Joe Biden Can’t Cure Cancer
Once again, Joe Biden has pledged to cure cancer. At the same time, his campaign is being bankrolled by the very industries that profit from keeping treatment prohibitively expensive.

Democratic presidential candidate former vice president Joe Biden speaks during a campaign rally at Renaissance High School in Detroit, Michigan on March 9, 2020. Mandel Ngan / AFP via Getty
As the results rolled in on the night of Super Tuesday, a buoyant Joe Biden addressed his supporters in Los Angeles. Among the many colorful remarks of that speech, the Democratic nominee reiterated his promise to cure cancer — alongside Alzheimer’s and diabetes.

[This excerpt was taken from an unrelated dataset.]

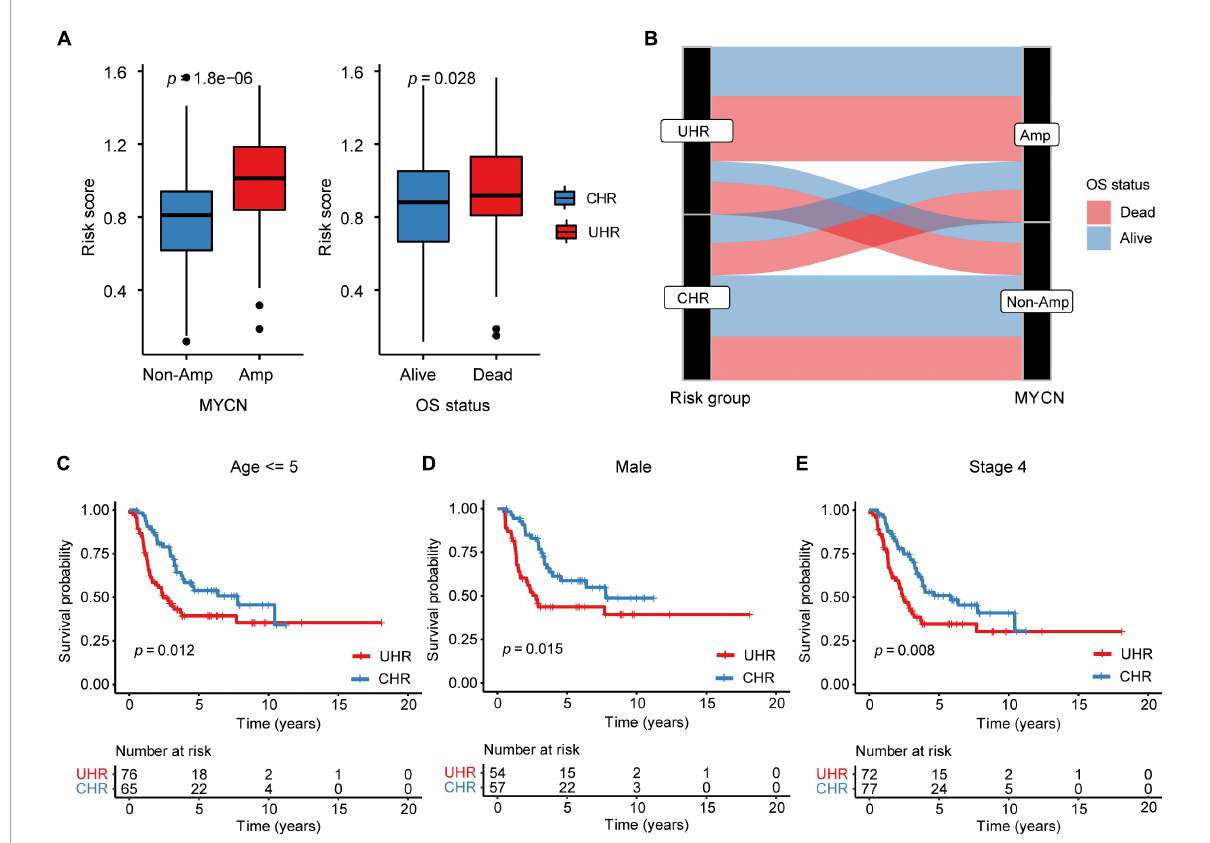
FIGURE4 The relationship between MMGS risk score and clinical variables in the SEQC cohort. (A) The relationship between MMGS risk score and MYCN status, OS status. (B) Sankey diagram showing the association between MMGS risk score, MYCN status, and OS status. KM curves of OS between UHR and CHR patients with age less than 5 years old (C) , male (D) , and stage 4 (E) , respectively. Amp,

This isn’t the first time Biden has made such a promise. Since his son Beau was diagnosed with brain cancer in 2013, Joe Biden has committed himself to the fight against cancer. Though this commitment is laudable and very sympathetic, his methods are ultimately unrealistic. As a cancer researcher who has also lost a close family member to cancer, I feel compelled to stress the errors in his approach to the problem.
Promising the Moon
Following Beau Biden’s death in 2015, the Biden family reached out to billionaire Dr Patrick Soon-Shiong and Joe Biden put him in charge of the Cancer Moonshot expert panel to cure cancer in January 2016.